Validate different parts of the pgstream configuration.

pgstream validate <subcommand> [flags]

Description: The validate command allows you to validate specific aspects of your pgstream configuration before running it. Currently supports validating transformation rules.

validate rules

Validates transformation rules against the provided Postgres database schema.

pgstream validate rules [flags]

Description: The validate rules command checks your transformation rules for:

  • Column existence and type compatibility
  • Table and schema references
  • Rule syntax and structure
  • Compatibility with the source database schema
  • Overall validity before applying them in production

Prerequisites:

  • Access to the source PostgreSQL database
  • Transformation rules defined in configuration or separate rules file

Flags:

  • --postgres-url - Source postgres URL to validate the rules against
  • --rules-file, -f - Path to a YAML file containing the transformation rules to validate
  • --json - Output the validation status in JSON format

Examples:

pgstream validate rules -c pg2pg.env
pgstream validate rules --postgres-url <postgres-url> --rules-file rules.yaml
pgstream validate rules -c pg2pg.yaml --json

Sample Output:

✅ SUCCESS  transformation rules are valid
Transformation rules status:
 - Valid: true
 - Errors: []

Use Cases:

  • Pre-deployment validation of transformation rules
  • Testing rule changes against production schema
  • CI/CD pipeline integration for rule validation
  • Debugging transformation rule issues

destroy

It destroys any pgstream setup, removing the replication slot and all the relevant tables/functions/triggers, along with the internal pgstream schema.

▬▬▬▬▬▬

Activity A
From the listing, extract every line between the one containing "right ankle: (69, 105, 16)" and the final line of the listing, inclusive, and reproduce them without alteration.

Supplied data
▬▬▬▬▬▬

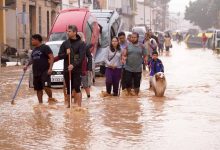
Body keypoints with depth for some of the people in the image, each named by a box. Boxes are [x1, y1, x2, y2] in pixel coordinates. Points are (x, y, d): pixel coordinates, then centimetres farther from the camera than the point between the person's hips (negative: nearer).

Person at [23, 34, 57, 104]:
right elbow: (32, 59, 29)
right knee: (38, 89, 9)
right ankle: (40, 103, 15)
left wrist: (50, 68, -20)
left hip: (45, 72, -8)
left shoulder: (45, 47, -6)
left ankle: (50, 98, 3)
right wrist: (27, 65, 12)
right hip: (36, 73, 8)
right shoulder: (34, 50, 19)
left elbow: (51, 57, -11)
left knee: (46, 87, -19)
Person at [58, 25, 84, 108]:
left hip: (77, 70, -3)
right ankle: (69, 105, 16)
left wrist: (74, 65, -22)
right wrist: (66, 54, -12)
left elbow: (81, 57, -10)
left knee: (77, 88, -8)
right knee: (69, 89, 8)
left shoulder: (80, 43, -2)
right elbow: (60, 56, 9)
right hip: (66, 70, 3)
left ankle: (79, 106, -7)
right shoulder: (65, 43, 8)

▬▬▬▬▬▬

Activity B
Copy the passage of the pgstream validate documentation between "pgstream validate <subcommand>" and "Postgres database schema.", inclusive, without any change.

Answer box A
right ankle: (69, 105, 16)
left wrist: (74, 65, -22)
right wrist: (66, 54, -12)
left elbow: (81, 57, -10)
left knee: (77, 88, -8)
right knee: (69, 89, 8)
left shoulder: (80, 43, -2)
right elbow: (60, 56, 9)
right hip: (66, 70, 3)
left ankle: (79, 106, -7)
right shoulder: (65, 43, 8)

Answer box B
pgstream validate <subcommand> [flags]

Description: The validate command allows you to validate specific aspects of your pgstream configuration before running it. Currently supports validating transformation rules.

validate rules

Validates transformation rules against the provided Postgres database schema.